I know rocks can cause outrageous vet bills and make a puppy very sick/ and in pain. Everytime i see her even put one in her mouth I tell her to "drop it" and sometimes she does, but I always do the mouth check to make sure and she does NOT like that!! I was almost thinking of getting that no-bite spray that people use on furniture, but didn't know how well it worked on furniture, let alone rocks! I just don't want her getting hurt. I'll try the toy thing to distract her, but I guess I'll reinforce the "drop it" thing and mouth sweep too! She's a very curious puppy and fears nothing but shadows!


----------



## MaggieRoseLee (Aug 17, 2001)

Better to teach a command like 'leave it' than try to spray no-bite spray on every rock in the world! 

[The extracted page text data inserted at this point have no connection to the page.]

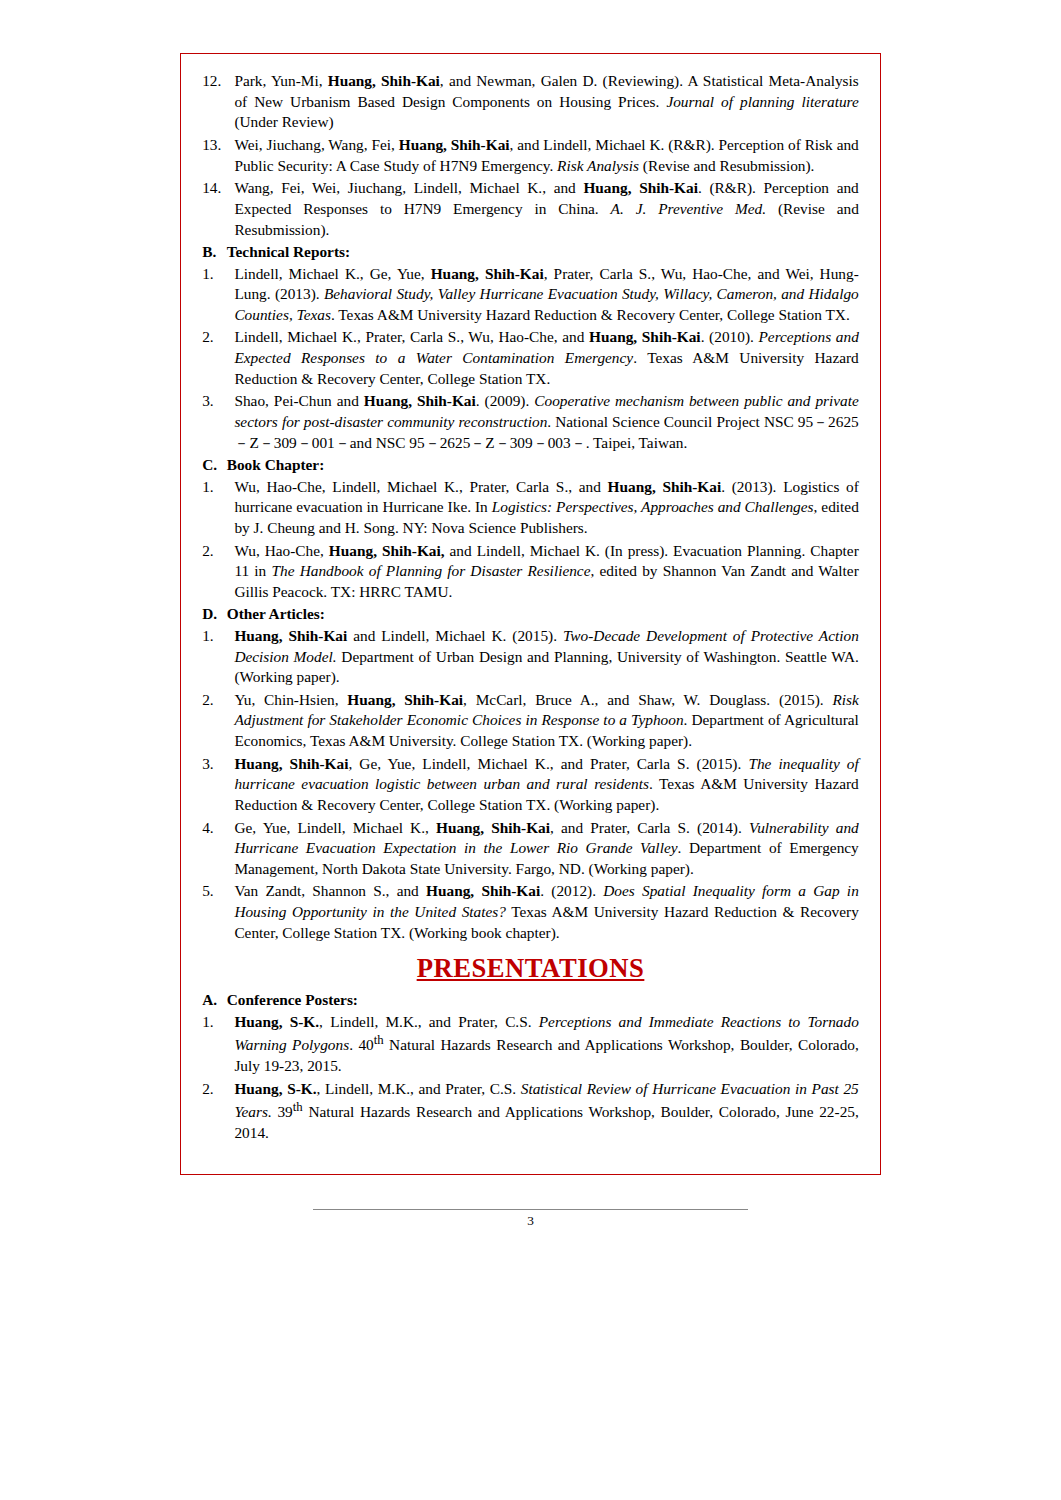12. Park, Yun-Mi, Huang, Shih-Kai, and Newman, Galen D. (Reviewing). A Statistical Meta-Analysis of New Urbanism Based Design Components on Housing Prices. Journal of planning literature (Under Review)
13. Wei, Jiuchang, Wang, Fei, Huang, Shih-Kai, and Lindell, Michael K. (R&R). Perception of Risk and Public Security: A Case Study of H7N9 Emergency. Risk Analysis (Revise and Resubmission).
14. Wang, Fei, Wei, Jiuchang, Lindell, Michael K., and Huang, Shih-Kai. (R&R). Perception and Expected Responses to H7N9 Emergency in China. A. J. Preventive Med. (Revise and Resubmission).
B. Technical Reports:
1. Lindell, Michael K., Ge, Yue, Huang, Shih-Kai, Prater, Carla S., Wu, Hao-Che, and Wei, Hung-Lung. (2013). Behavioral Study, Valley Hurricane Evacuation Study, Willacy, Cameron, and Hidalgo Counties, Texas. Texas A&M University Hazard Reduction & Recovery Center, College Station TX.
2. Lindell, Michael K., Prater, Carla S., Wu, Hao-Che, and Huang, Shih-Kai. (2010). Perceptions and Expected Responses to a Water Contamination Emergency. Texas A&M University Hazard Reduction & Recovery Center, College Station TX.
3. Shao, Pei-Chun and Huang, Shih-Kai. (2009). Cooperative mechanism between public and private sectors for post-disaster community reconstruction. National Science Council Project NSC 95－2625－Z－309－001－and NSC 95－2625－Z－309－003－. Taipei, Taiwan.
C. Book Chapter:
1. Wu, Hao-Che, Lindell, Michael K., Prater, Carla S., and Huang, Shih-Kai. (2013). Logistics of hurricane evacuation in Hurricane Ike. In Logistics: Perspectives, Approaches and Challenges, edited by J. Cheung and H. Song. NY: Nova Science Publishers.
2. Wu, Hao-Che, Huang, Shih-Kai, and Lindell, Michael K. (In press). Evacuation Planning. Chapter 11 in The Handbook of Planning for Disaster Resilience, edited by Shannon Van Zandt and Walter Gillis Peacock. TX: HRRC TAMU.
D. Other Articles:
1. Huang, Shih-Kai and Lindell, Michael K. (2015). Two-Decade Development of Protective Action Decision Model. Department of Urban Design and Planning, University of Washington. Seattle WA. (Working paper).
2. Yu, Chin-Hsien, Huang, Shih-Kai, McCarl, Bruce A., and Shaw, W. Douglass. (2015). Risk Adjustment for Stakeholder Economic Choices in Response to a Typhoon. Department of Agricultural Economics, Texas A&M University. College Station TX. (Working paper).
3. Huang, Shih-Kai, Ge, Yue, Lindell, Michael K., and Prater, Carla S. (2015). The inequality of hurricane evacuation logistic between urban and rural residents. Texas A&M University Hazard Reduction & Recovery Center, College Station TX. (Working paper).
4. Ge, Yue, Lindell, Michael K., Huang, Shih-Kai, and Prater, Carla S. (2014). Vulnerability and Hurricane Evacuation Expectation in the Lower Rio Grande Valley. Department of Emergency Management, North Dakota State University. Fargo, ND. (Working paper).
5. Van Zandt, Shannon S., and Huang, Shih-Kai. (2012). Does Spatial Inequality form a Gap in Housing Opportunity in the United States? Texas A&M University Hazard Reduction & Recovery Center, College Station TX. (Working book chapter).
PRESENTATIONS
A. Conference Posters:
1. Huang, S-K., Lindell, M.K., and Prater, C.S. Perceptions and Immediate Reactions to Tornado Warning Polygons. 40th Natural Hazards Research and Applications Workshop, Boulder, Colorado, July 19-23, 2015.
2. Huang, S-K., Lindell, M.K., and Prater, C.S. Statistical Review of Hurricane Evacuation in Past 25 Years. 39th Natural Hazards Research and Applications Workshop, Boulder, Colorado, June 22-25, 2014.
3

http://www.youtube.com/watch?v=8i-L3-gqWic

If you start using a clicker, your pup will be more interested in YOU when you are in the yard then bored with you so going to find a rock.

Here's a 9 week old clicker trained puppy.. http://www.youtube.com/watch?v=xdLl0yWA-...rom=PL&index=52

http://www.youtube.com/watch?v=BJP9QCXhL1k&feature=related

http://www.youtube.com/watch?v=bNObVSQk8K4

http://www.youtube.com/watch?v=15vKqCSNhqY&feature=related


----------



## Raziel (Sep 29, 2009)

I used EVERY on bite spray EVER & Kilo LOVED to lick it.


----------



## heather122 (Nov 6, 2009)

Looks like I'm off to go get a clicker! lol

Thanks for the videos! I knew that she wouldn't pick up on everything as easy as she did "sit" (I snuck that one in on her!)


----------